BEGIN
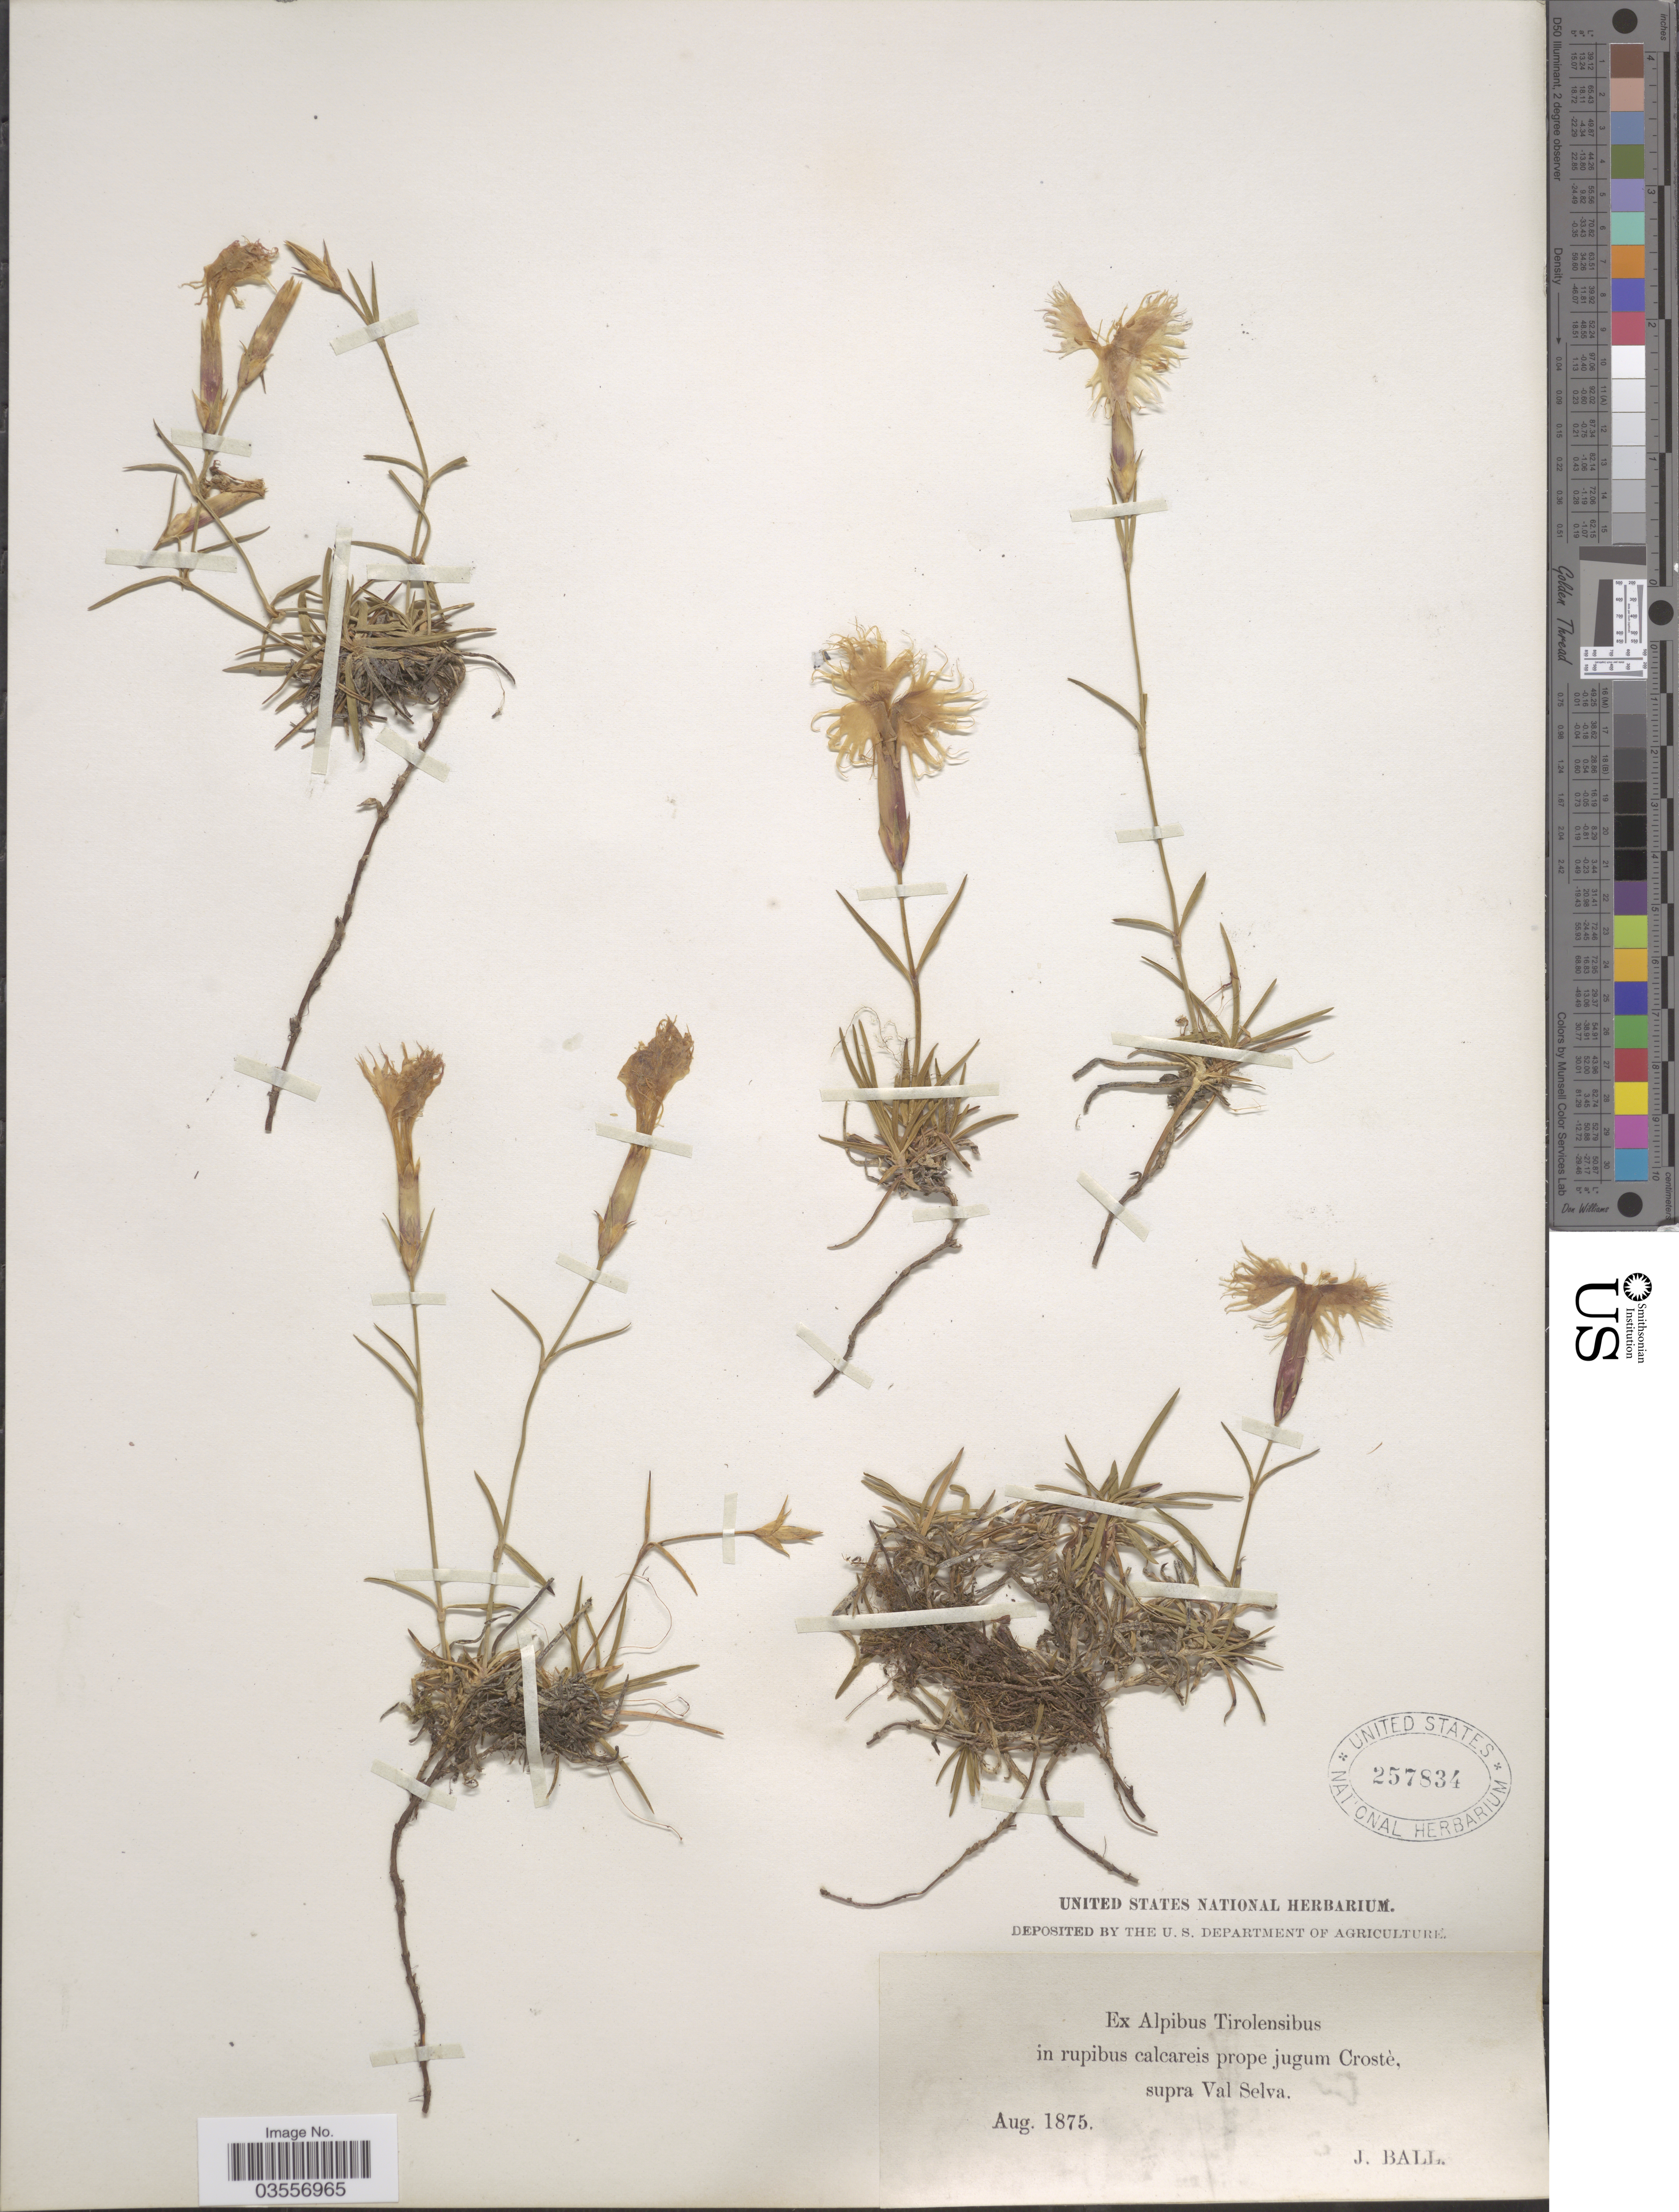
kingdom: Plantae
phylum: Tracheophyta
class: Magnoliopsida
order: Caryophyllales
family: Caryophyllaceae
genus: Dianthus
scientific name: Dianthus sp.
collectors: J. Ball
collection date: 1875-08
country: Italy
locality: Ex Alpibus Tirolensibus in rupibus calcareis prope jugum Crostè, supra Val Selva.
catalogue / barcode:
END
What is expected. Copy every line of the records above word for word, leaving out the pictures.

Exercise answer.
kingdom: Plantae
phylum: Tracheophyta
class: Magnoliopsida
order: Caryophyllales
family: Caryophyllaceae
genus: Dianthus
scientific name: Dianthus sp.
collectors: J. Ball
collection date: 1875-08
country: Italy
locality: Ex Alpibus Tirolensibus in rupibus calcareis prope jugum Crostè, supra Val Selva.
catalogue / barcode:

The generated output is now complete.